7. Embrace exposure therapy—and ignore your instincts

It’s human nature for us to steer clear of things that make us uncomfortable. However, exposure therapy, not avoidance, is a better approach to saving money.

When you start setting aside your dollars (even if it’s just a few pennies a day), belt-tightening gets easier. Eventually, it may become a habit. But beware: Dholakia points out that small business owners, in particular, may be inherently resistant to saving.

“Entrepreneurs tend to be optimists by nature,” he explains. “If you always think next year will be better, it’s easy to postpone saving.”

Instead, you should start banking your bucks today, even if it means going against your instincts.

8. Automate your invoices

You can’t save money if you don’t earn money. And the key to getting paid is invoicing consistently. You might not think sending automated, professional invoices has much to do with psychology. But for many of us, billing is the bane of our business lives. Whether we’re reluctant to ask for money or resistant to balance the books, it pays to set up a streamlined and simple invoicing system.

9. Ask for help

Today, we tend to avoid talking about money except in a competitive “What did you make last year?” kind of way, Klontz says. That creates a stigma around having frank financial discussions—particularly if we’re struggling to save. Dholakia agrees.

Rather than feel isolated or ashamed, he encourages entrepreneurs to ask for help from an experienced financial advisor, bookkeeper, or accountant.
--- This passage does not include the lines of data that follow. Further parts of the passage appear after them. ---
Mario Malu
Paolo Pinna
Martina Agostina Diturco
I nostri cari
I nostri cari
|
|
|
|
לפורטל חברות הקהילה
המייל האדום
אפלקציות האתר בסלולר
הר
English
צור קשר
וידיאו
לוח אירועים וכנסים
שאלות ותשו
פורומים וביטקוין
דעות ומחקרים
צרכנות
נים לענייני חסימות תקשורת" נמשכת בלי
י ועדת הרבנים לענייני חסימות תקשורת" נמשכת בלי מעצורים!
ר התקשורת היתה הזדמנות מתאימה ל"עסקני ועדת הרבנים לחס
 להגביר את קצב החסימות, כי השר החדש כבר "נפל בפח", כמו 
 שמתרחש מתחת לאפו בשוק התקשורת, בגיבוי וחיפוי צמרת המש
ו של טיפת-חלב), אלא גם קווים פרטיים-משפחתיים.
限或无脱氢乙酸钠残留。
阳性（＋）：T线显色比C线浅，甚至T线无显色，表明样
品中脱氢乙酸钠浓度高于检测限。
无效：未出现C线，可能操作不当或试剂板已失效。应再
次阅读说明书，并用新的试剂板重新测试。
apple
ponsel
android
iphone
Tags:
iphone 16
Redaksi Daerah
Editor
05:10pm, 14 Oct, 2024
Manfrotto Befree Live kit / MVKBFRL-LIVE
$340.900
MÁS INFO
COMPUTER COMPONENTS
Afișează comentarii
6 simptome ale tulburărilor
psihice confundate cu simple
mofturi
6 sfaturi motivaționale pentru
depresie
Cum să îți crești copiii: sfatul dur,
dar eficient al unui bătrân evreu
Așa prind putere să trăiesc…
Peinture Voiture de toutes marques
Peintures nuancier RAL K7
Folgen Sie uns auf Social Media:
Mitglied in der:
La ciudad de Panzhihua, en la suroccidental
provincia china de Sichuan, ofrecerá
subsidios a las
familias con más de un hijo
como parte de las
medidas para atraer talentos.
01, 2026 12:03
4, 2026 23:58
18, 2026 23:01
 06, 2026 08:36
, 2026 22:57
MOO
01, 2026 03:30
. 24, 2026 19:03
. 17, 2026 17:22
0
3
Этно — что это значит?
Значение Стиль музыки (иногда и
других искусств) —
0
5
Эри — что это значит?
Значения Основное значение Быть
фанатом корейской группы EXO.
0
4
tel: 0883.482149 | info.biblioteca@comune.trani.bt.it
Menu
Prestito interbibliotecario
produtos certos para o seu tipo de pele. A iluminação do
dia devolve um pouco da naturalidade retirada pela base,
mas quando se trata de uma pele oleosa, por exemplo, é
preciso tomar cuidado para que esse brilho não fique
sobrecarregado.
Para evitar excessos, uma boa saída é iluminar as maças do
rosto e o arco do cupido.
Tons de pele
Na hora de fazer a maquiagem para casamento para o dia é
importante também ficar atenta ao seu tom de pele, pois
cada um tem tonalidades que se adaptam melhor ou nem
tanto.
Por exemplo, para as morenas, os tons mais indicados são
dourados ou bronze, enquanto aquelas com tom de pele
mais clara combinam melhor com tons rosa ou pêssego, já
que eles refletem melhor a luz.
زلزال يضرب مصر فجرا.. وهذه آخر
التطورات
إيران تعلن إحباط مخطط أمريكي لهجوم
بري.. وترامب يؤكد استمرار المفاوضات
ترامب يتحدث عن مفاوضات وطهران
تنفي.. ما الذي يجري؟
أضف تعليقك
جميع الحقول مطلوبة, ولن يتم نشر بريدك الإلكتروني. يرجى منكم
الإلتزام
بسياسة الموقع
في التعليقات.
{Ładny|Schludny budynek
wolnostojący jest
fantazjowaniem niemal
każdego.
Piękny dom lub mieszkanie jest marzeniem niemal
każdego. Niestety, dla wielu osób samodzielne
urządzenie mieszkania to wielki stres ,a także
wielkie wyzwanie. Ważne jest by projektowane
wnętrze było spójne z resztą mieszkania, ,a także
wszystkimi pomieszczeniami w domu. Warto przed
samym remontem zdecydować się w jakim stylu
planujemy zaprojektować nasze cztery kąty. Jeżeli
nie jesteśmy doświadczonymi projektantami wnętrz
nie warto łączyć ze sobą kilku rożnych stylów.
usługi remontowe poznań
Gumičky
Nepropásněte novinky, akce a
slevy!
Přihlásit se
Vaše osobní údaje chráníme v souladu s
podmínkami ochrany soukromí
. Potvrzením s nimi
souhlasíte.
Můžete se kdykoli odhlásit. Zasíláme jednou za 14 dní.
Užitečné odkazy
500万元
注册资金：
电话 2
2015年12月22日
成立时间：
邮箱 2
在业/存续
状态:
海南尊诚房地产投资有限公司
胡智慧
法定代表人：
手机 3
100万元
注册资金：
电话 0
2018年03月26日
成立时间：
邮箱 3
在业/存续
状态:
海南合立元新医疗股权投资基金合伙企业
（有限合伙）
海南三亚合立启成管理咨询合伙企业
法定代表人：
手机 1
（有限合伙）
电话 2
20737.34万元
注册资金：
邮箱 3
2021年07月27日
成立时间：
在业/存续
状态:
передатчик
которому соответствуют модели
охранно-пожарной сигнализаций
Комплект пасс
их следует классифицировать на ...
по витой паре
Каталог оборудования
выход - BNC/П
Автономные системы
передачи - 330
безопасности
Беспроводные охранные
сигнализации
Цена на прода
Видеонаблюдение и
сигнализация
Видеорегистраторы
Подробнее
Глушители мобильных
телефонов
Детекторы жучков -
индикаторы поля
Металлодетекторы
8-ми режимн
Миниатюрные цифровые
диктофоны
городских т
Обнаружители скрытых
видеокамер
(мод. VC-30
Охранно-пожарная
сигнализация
Reputable nonprofit organizations like the National Foundation for Credit Counseling are also valuable resources for free financial advice.

“The world has changed drastically since prehistoric times, but our brains haven’t rebooted,” Klontz says. “We still have to contend with the innate messaging that it’s more fun to spend than save.”

Such messaging may be true, but we all know it’s bad for business. Good thing we can bypass our brains with some foolproof financial workarounds.